影はコツコツと音を鳴らし近づいてくる足音に焦るように手を動かした。
「…っ‥‥」
十分に食事を与えられなかった少年達はそこら辺の子供たちより小さかった。
「外れないよっ‥‥」
んんーと唸り声を出しながらも少年は必死になってもう1人の少年に付けられている鎖を外そうとしていた。

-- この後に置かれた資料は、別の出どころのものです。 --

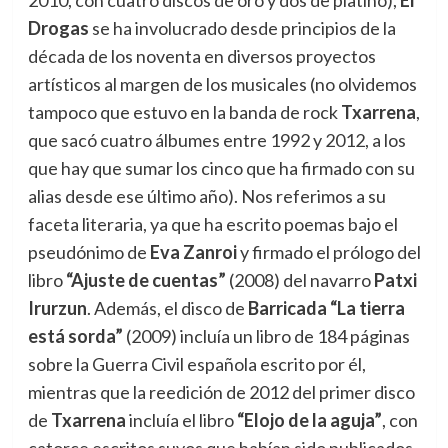
Drogas
se ha involucrado desde principios de la
década de los noventa en diversos proyectos
artísticos al margen de los musicales (no olvidemos
tampoco que estuvo en la banda de rock
Txarrena
,
que sacó cuatro álbumes entre 1992 y 2012, a los
que hay que sumar los cinco que ha firmado con su
alias desde ese último año). Nos referimos a su
faceta literaria, ya que ha escrito poemas bajo
el
pseudónimo de
Eva Zanroi
y firmado
el
prólogo del
libro
“Ajuste de cuentas”
(2008) del navarro
Patxi
Irurzun
. Además,
el
disco de
Barricada “La tierra
está sorda”
(2009) incluía un libro de 184 páginas
sobre la Guerra Civil española escrito por él,
mientras que la reedición de 2012 del primer disco
de
Txarrena
incluía
el
libro
“
El
ojo de la aguja”
, con
catorce escritos suyos que habían sido publicados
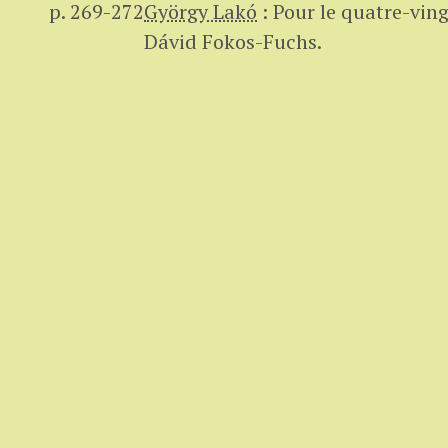
p. 269-272
György Lakó
:
Pour le quatre-vin
Dávid Fokos-Fuchs.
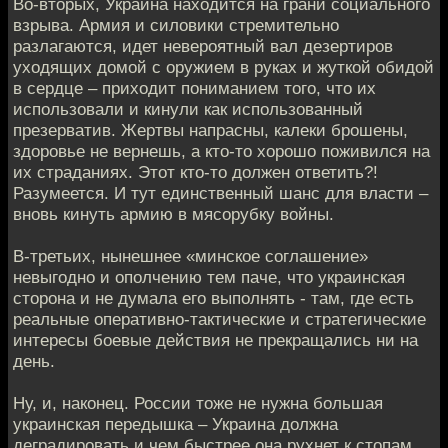
Во-вторых, Украина находится на грани социального
взрыва. Армия и силовики стремительно
разлагаются, идет невероятный вал дезертиров
уходящих домой с оружием в руках и жуткой обидой
в сердце – приходит пониманием того, что их
использовали и кинули как использованный
презерватив. Жертвы напрасны, калеки брошены,
здоровье не вернешь, а кто-то хорошо поживился на
их страданиях. Этот кто-то должен ответить?!
Разумеется. И тут единственный шанс для власти –
вновь кинуть армию в мясорубку войны.
В-третьих, нынешнее «минское соглашение»
невыгодно и ополчению тем паче, что украинская
сторона и не думала его выполнять - там, где есть
реальные оперативно-тактические и стратегические
интересы боевые действия не прекращались ни на
день.
Ну, и, наконец. России тоже не нужна большая
украинская передышка – Украина должна
деградировать и чем быстрее она рухнет к стопам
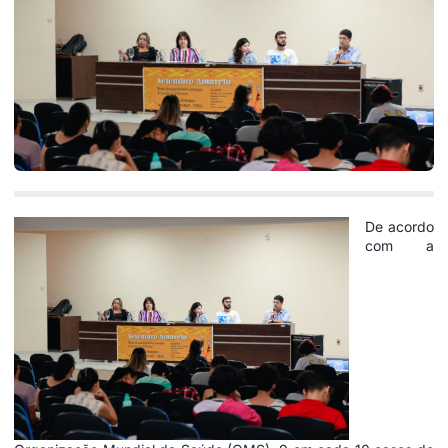
De acordo
com a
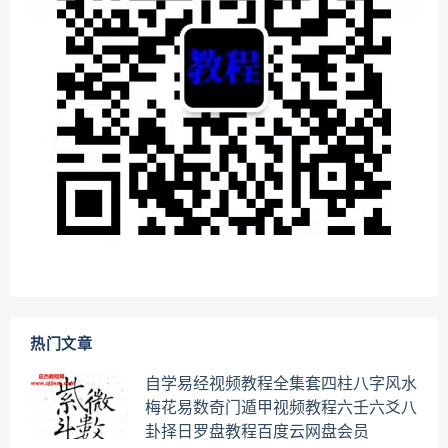
热门文章
自学易经视频教程全集套四柱八字风水
梅花易数奇门遁甲视频教程六壬六爻八
卦择日罗盘教程百度云网盘会员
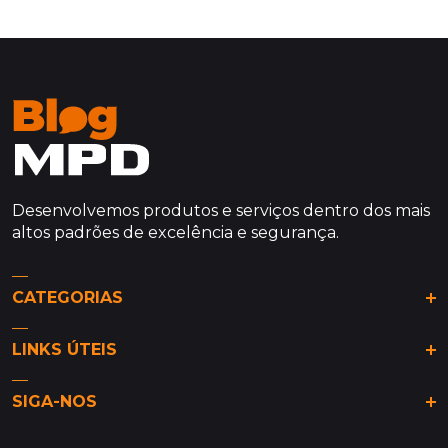
Desenvolvemos produtos e serviços dentro dos mais
altos padrões de excelência e segurança.
CATEGORIAS
Análises & Tendências
LINKS ÚTEIS
De olho na MPD
Dicas da MPD
Site MPD
Guia de Bairros
SIGA-NOS
Sobre Nós
Lifestyle & Decoração
Contato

少年は苦笑いをし、やがて諦めたように笑って首を振った。
「もーいいんだよ、アッシュだけでも逃げて?」
「どーして!!嫌だよ!!」
嫌々と首を縦には振らなかった。
少年はアッシュに抱き着いて、背中をぽんぽんと落ち着かせるように叩いた。
「うぅ‥‥っ」
「折角の逃げるチャンスなんだよ?もー辛い思いするのはやだよ‥‥」
目を真っ赤にして釣られるように泣く少年。
「大丈夫。直ぐにハンス達が来てくれるから。そしたら直ぐに追い掛けるね」
お互いの額と額を合わせ存在を確認するかのよう。
「絶対に振り返っちゃ駄目だよ。何が聞こえても走り続けてね」
背中を押して窓際に追いやった。
「でも!!」
「これが最後じゃないよ。」
少年は笑顔で答えた。
ギィーっと扉が開いて白い白衣を着た職員達が銃を持ち立っていた。
少年は身体をそっちに向けると能力を使った。
「またね、アッシュ」
「必ず迎えに行くからっ」
涙を流し、振り向かず能力を使い窓から白い虎が飛び降りた。
職員達は少年の他に3人捕まえ外に出ていった虎(少年)を捕まえるように指示をした。
これから始まる長い日々は、きっと誰かが仕組んだ滑稽な御伽話だったんだ。